(Saved entries)

Segment Open

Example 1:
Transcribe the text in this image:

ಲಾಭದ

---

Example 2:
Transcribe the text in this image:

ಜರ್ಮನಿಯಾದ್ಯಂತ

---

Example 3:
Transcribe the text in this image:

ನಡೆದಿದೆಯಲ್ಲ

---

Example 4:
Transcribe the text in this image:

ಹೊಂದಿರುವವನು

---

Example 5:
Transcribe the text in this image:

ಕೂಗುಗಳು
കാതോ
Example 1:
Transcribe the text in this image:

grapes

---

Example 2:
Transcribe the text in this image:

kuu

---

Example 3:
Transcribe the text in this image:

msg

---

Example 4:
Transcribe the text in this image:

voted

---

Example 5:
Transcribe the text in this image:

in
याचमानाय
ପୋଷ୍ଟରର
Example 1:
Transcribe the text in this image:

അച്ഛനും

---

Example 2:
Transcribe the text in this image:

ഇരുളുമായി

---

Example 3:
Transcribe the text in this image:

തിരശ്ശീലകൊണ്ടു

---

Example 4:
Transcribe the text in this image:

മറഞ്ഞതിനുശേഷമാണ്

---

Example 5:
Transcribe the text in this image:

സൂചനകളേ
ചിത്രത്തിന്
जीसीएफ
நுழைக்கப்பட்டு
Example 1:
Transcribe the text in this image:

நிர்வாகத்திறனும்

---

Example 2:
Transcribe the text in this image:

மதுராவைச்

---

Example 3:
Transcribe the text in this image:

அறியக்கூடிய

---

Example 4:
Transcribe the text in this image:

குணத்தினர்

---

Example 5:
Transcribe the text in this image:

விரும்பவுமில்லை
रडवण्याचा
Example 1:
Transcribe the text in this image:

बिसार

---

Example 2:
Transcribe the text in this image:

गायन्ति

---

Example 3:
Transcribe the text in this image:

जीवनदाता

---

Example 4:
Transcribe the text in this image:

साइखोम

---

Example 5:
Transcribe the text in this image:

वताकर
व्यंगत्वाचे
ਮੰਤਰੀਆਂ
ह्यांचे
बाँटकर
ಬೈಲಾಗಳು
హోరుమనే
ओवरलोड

Segment Closed

● **Exercise instructions**
Each line of the data must be written out exactly as it appears.

● **Task output**
Example 1:
Transcribe the text in this image:

ಲಾಭದ

---

Example 2:
Transcribe the text in this image:

ಜರ್ಮನಿಯಾದ್ಯಂತ

---

Example 3:
Transcribe the text in this image:

ನಡೆದಿದೆಯಲ್ಲ

---

Example 4:
Transcribe the text in this image:

ಹೊಂದಿರುವವನು

---

Example 5:
Transcribe the text in this image:

ಕೂಗುಗಳು
കാതോ
Example 1:
Transcribe the text in this image:

grapes

---

Example 2:
Transcribe the text in this image:

kuu

---

Example 3:
Transcribe the text in this image:

msg

---

Example 4:
Transcribe the text in this image:

voted

---

Example 5:
Transcribe the text in this image:

in
याचमानाय
ପୋଷ୍ଟରର
Example 1:
Transcribe the text in this image:

അച്ഛനും

---

Example 2:
Transcribe the text in this image:

ഇരുളുമായി

---

Example 3:
Transcribe the text in this image:

തിരശ്ശീലകൊണ്ടു

---

Example 4:
Transcribe the text in this image:

മറഞ്ഞതിനുശേഷമാണ്

---

Example 5:
Transcribe the text in this image:

സൂചനകളേ
ചിത്രത്തിന്
जीसीएफ
நுழைக்கப்பட்டு
Example 1:
Transcribe the text in this image:

நிர்வாகத்திறனும்

---

Example 2:
Transcribe the text in this image:

மதுராவைச்

---

Example 3:
Transcribe the text in this image:

அறியக்கூடிய

---

Example 4:
Transcribe the text in this image:

குணத்தினர்

---

Example 5:
Transcribe the text in this image:

விரும்பவுமில்லை
रडवण्याचा
Example 1:
Transcribe the text in this image:

बिसार

---

Example 2:
Transcribe the text in this image:

गायन्ति

---

Example 3:
Transcribe the text in this image:

जीवनदाता

---

Example 4:
Transcribe the text in this image:

साइखोम

---

Example 5:
Transcribe the text in this image:

वताकर
व्यंगत्वाचे
ਮੰਤਰੀਆਂ
ह्यांचे
बाँटकर
ಬೈಲಾಗಳು
హోరుమనే
ओवरलोड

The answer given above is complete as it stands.